**Direction:** Pick up the forum reply on the Perl regex for finding the letters nearest a string position, and continue it past its final sentence.

**Source extract:**

On Wed, Jun 27, 2007 at 05:45:54AM -0700, Phil Carmody wrote:
> Say I had a string satisfying /^[A-Z_]{6}$/, but not equal to '______'
> and I wish to extract from that the 1 or 2 letters which are closest to
> the n-th character in the string. Is there a simple regexp to perform
> that task?
>
> e.g.
> if the string=A_Z_K_ then:
> if n=1, then I want 'A' (or 'AA', not fussed)
> if n=2, then I want 'AZ'
> if n=3, then I want 'Z' (or 'ZZ', not fussed)
> if n=4, then I want 'ZK'
> if n=5 or 6, then I want 'K' (or 'KK', not fussed)
>
> I can see how to do it with the concatenation of two matches from two
> substrs, but that's barely simpler than a naive loop over each character
> forwards and backwards.
Well, I wouldn't exactly call this regex simple... But I have come up with
one that does it:
for (qw/ A_Z_K_ A_____ _____K /) {
print "$_\n";
for my $n (1 .. 6) {
my $r = $n - 1;
print "$n: ";
/^(?(?=.{0,$r}[A-Z]).{0,$r}|.*)([A-Z])(?(?<!^..{$r}).*?([A-Z]|$))/
&& print "$1 $2";
print "\n";
}
}
This has the advantage of always putting the matched characters in $1 and
$2. (Note that $1 is always set; if there is no letter at or before the
position, $1 will contain the first letter after the position and $2 will
be empty.)

**Information shown:**

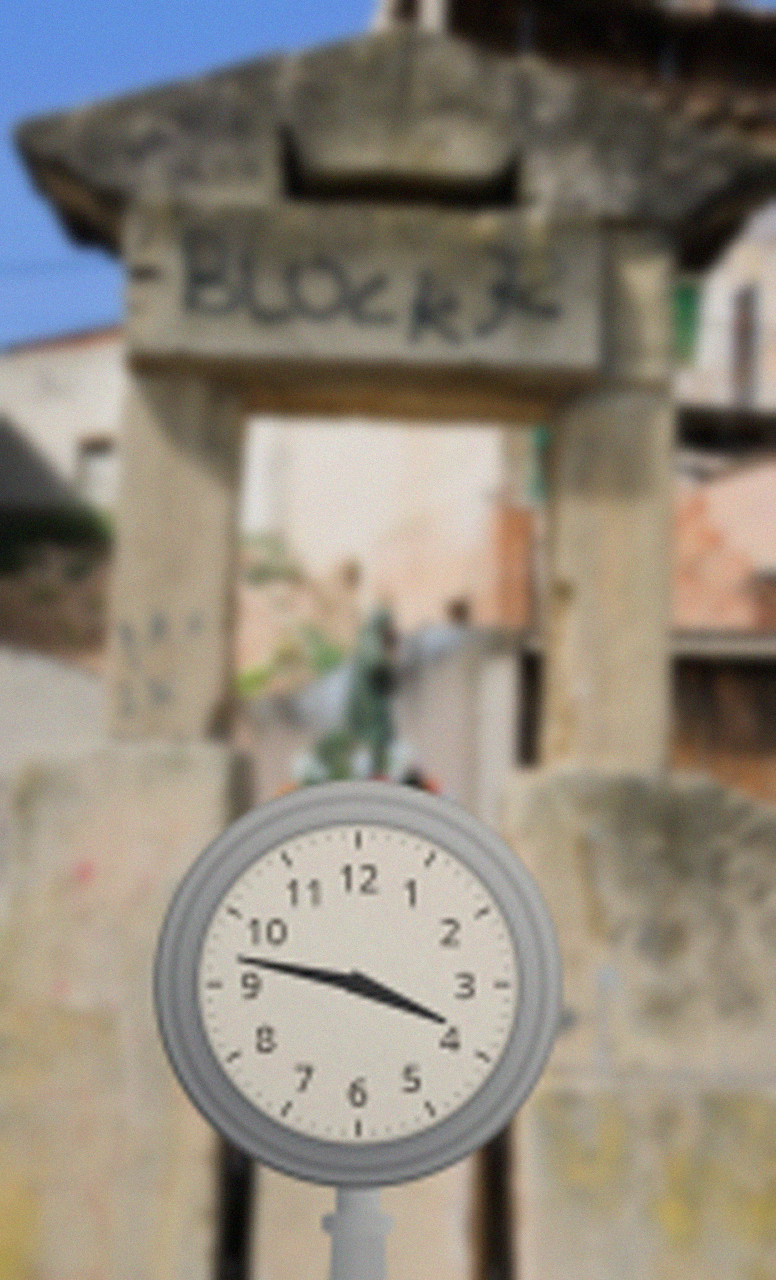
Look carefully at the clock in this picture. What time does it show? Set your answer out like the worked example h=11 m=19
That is h=3 m=47
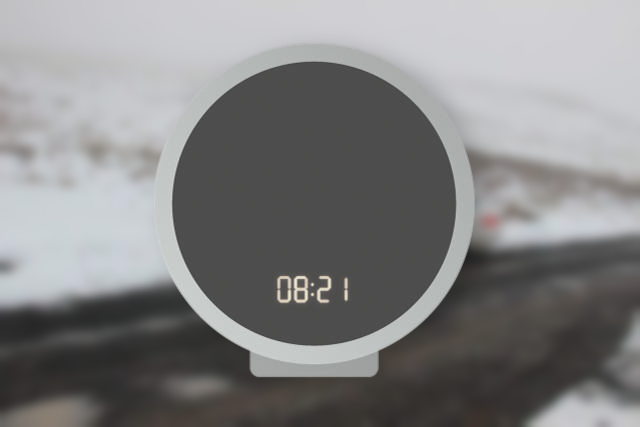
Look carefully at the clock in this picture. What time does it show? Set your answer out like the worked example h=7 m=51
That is h=8 m=21
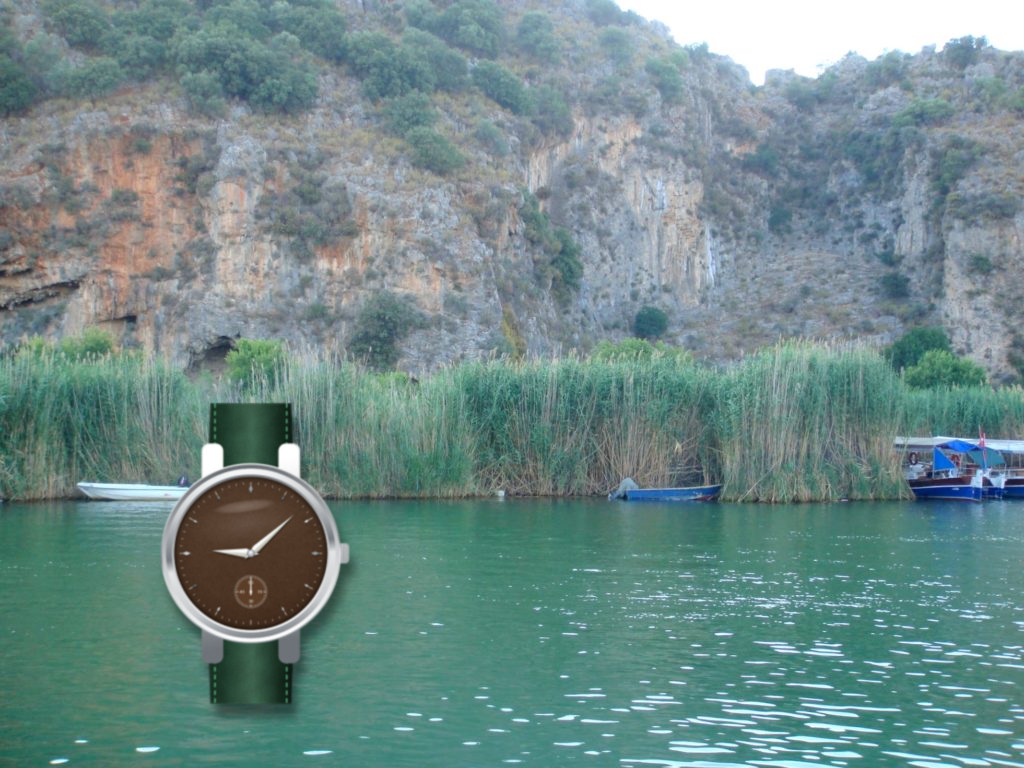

**Task response:**
Here are two other approaches:
/^.{$r}([A-Z])/ || /^.{0,$r}([A-Z]).*?([A-Z]|$)/ || /^.*([A-Z])/
&& print "$1 $2";
is simpler, but uses three separate regular expressions.
/^.{$r}([A-Z])|^.{0,$r}([A-Z]).*?([A-Z]|$)|^.*([A-Z])/
&& print $1 || $4 || "$2 $3";
uses a single regular expression, but the results will be in $1, or in $2
and $3, or in $4. (And if digits were allowed the print logic would need
to be modified.)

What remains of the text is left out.